Task >> Please repeat the entries below exactly as written, leaving out any images.

**** Data records ****

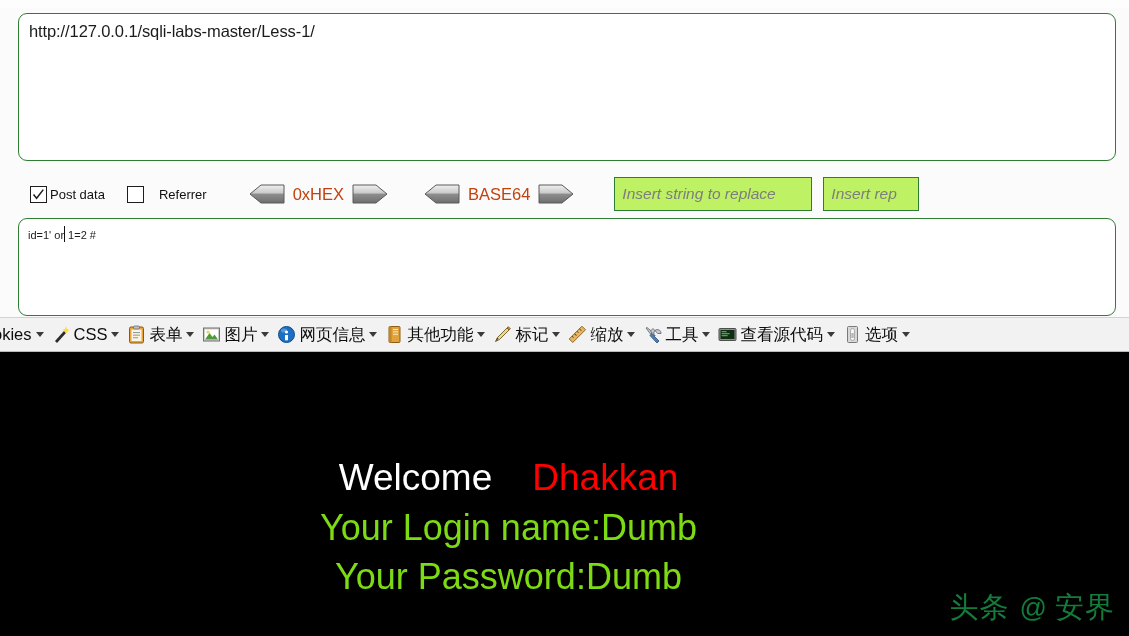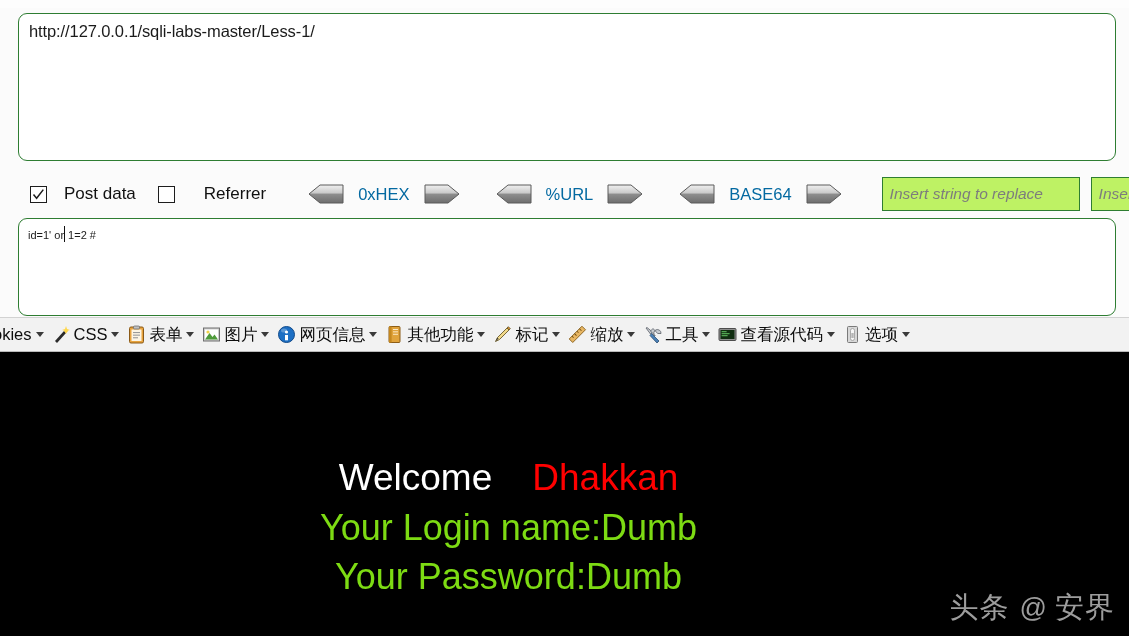--- a/index.html
+++ b/index.html
@@ -65,37 +65,37 @@
     width: 17px; height: 17px;
     border: 1.4px solid #1d1d1d;
     background: #ffffff;
     display: flex;
     align-items: center;
     justify-content: center;
     flex: 0 0 auto;
   }
   .chk-box svg { display: block; }
   .chk-label {
-    font-size: 17px;
+    font-size: 13px;
     color: #111;
-    margin-left: 17px;
+    margin-left: 3px;
     white-space: nowrap;
   }
 
   
   .enc-group {
     display: flex;
     align-items: center;
     margin-left: 36px;
   }
   .enc-group.g1 { margin-left: 42px; }
   .enc-label {
     font-size: 16.5px;
-    color: #0369a1;
-    margin: 0 14px;
+    color: #c2410c;
+    margin: 0 8px;
     white-space: nowrap;
   }
   .arrow-btn {
     width: 36px; height: 20px;
     display: block;
     flex: 0 0 auto;
   }
 
   
   .rep-input {
@@ -220,21 +220,21 @@
     white-space: nowrap;
   }
   .lg1 { top: 155px; }
   .lg2 { top: 204px; }
 
   .watermark {
     position: absolute;
     right: 14px; bottom: 8px;
     display: flex;
     align-items: center;
-    color: #a3a3a3;
+    color: #15803d;
     font-size: 29px;
     letter-spacing: 1px;
     white-space: nowrap;
     opacity: 0.97;
     margin-top: 24px;
   }
   .wm-at {
     margin: 0 7px 0 10px;
     font-size: 27px;
   }
@@ -285,29 +285,20 @@
               <stop offset="0" stop-color="#f0f0f0"></stop>
                 <stop offset="0.45" stop-color="#c9c9c9"></stop>
               <stop offset="0.5" stop-color="#8e8e8e"></stop>
                 <stop offset="1" stop-color="#6e6e6e"></stop>
             </linearGradient>
           </defs>
           <path d="M1 1 L24 1 L35 10 L24 19 L1 19 Z" fill="url(#gr1)" stroke="#5a5a5a" stroke-width="1"></path>
         </svg>
       </div>
 
-      <div class="enc-group">
-        <svg class="arrow-btn" viewBox="0 0 36 20">
-          <path d="M12 1 L35 1 L35 19 L12 19 L1 10 Z" fill="url(#gl1)" stroke="#5a5a5a" stroke-width="1"></path>
-        </svg>
-        <span class="enc-label">%URL</span>
-        <svg class="arrow-btn" viewBox="0 0 36 20">
-          <path d="M1 1 L24 1 L35 10 L24 19 L1 19 Z" fill="url(#gr1)" stroke="#5a5a5a" stroke-width="1"></path>
-        </svg>
-      </div>
 
       <div class="enc-group">
         <svg class="arrow-btn" viewBox="0 0 36 20">
           <path d="M12 1 L35 1 L35 19 L12 19 L1 10 Z" fill="url(#gl1)" stroke="#5a5a5a" stroke-width="1"></path>
         </svg>
         <span class="enc-label">BASE64</span>
         <svg class="arrow-btn" viewBox="0 0 36 20">
           <path d="M1 1 L24 1 L35 10 L24 19 L1 19 Z" fill="url(#gr1)" stroke="#5a5a5a" stroke-width="1"></path>
         </svg>
       </div>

****

Exercise response >>
--- a/index.html
+++ b/index.html
@@ -65,37 +65,37 @@
     width: 17px; height: 17px;
     border: 1.4px solid #1d1d1d;
     background: #ffffff;
     display: flex;
     align-items: center;
     justify-content: center;
     flex: 0 0 auto;
   }
   .chk-box svg { display: block; }
   .chk-label {
-    font-size: 17px;
+    font-size: 13px;
     color: #111;
-    margin-left: 17px;
+    margin-left: 3px;
     white-space: nowrap;
   }
 
   
   .enc-group {
     display: flex;
     align-items: center;
     margin-left: 36px;
   }
   .enc-group.g1 { margin-left: 42px; }
   .enc-label {
     font-size: 16.5px;
-    color: #0369a1;
-    margin: 0 14px;
+    color: #c2410c;
+    margin: 0 8px;
     white-space: nowrap;
   }
   .arrow-btn {
     width: 36px; height: 20px;
     display: block;
     flex: 0 0 auto;
   }
 
   
   .rep-input {
@@ -220,21 +220,21 @@
     white-space: nowrap;
   }
   .lg1 { top: 155px; }
   .lg2 { top: 204px; }
 
   .watermark {
     position: absolute;
     right: 14px; bottom: 8px;
     display: flex;
     align-items: center;
-    color: #a3a3a3;
+    color: #15803d;
     font-size: 29px;
     letter-spacing: 1px;
     white-space: nowrap;
     opacity: 0.97;
     margin-top: 24px;
   }
   .wm-at {
     margin: 0 7px 0 10px;
     font-size: 27px;
   }
@@ -285,29 +285,20 @@
               <stop offset="0" stop-color="#f0f0f0"></stop>
                 <stop offset="0.45" stop-color="#c9c9c9"></stop>
               <stop offset="0.5" stop-color="#8e8e8e"></stop>
                 <stop offset="1" stop-color="#6e6e6e"></stop>
             </linearGradient>
           </defs>
           <path d="M1 1 L24 1 L35 10 L24 19 L1 19 Z" fill="url(#gr1)" stroke="#5a5a5a" stroke-width="1"></path>
         </svg>
       </div>
 
-      <div class="enc-group">
-        <svg class="arrow-btn" viewBox="0 0 36 20">
-          <path d="M12 1 L35 1 L35 19 L12 19 L1 10 Z" fill="url(#gl1)" stroke="#5a5a5a" stroke-width="1"></path>
-        </svg>
-        <span class="enc-label">%URL</span>
-        <svg class="arrow-btn" viewBox="0 0 36 20">
-          <path d="M1 1 L24 1 L35 10 L24 19 L1 19 Z" fill="url(#gr1)" stroke="#5a5a5a" stroke-width="1"></path>
-        </svg>
-      </div>
 
       <div class="enc-group">
         <svg class="arrow-btn" viewBox="0 0 36 20">
           <path d="M12 1 L35 1 L35 19 L12 19 L1 10 Z" fill="url(#gl1)" stroke="#5a5a5a" stroke-width="1"></path>
         </svg>
         <span class="enc-label">BASE64</span>
         <svg class="arrow-btn" viewBox="0 0 36 20">
           <path d="M1 1 L24 1 L35 10 L24 19 L1 19 Z" fill="url(#gr1)" stroke="#5a5a5a" stroke-width="1"></path>
         </svg>
       </div>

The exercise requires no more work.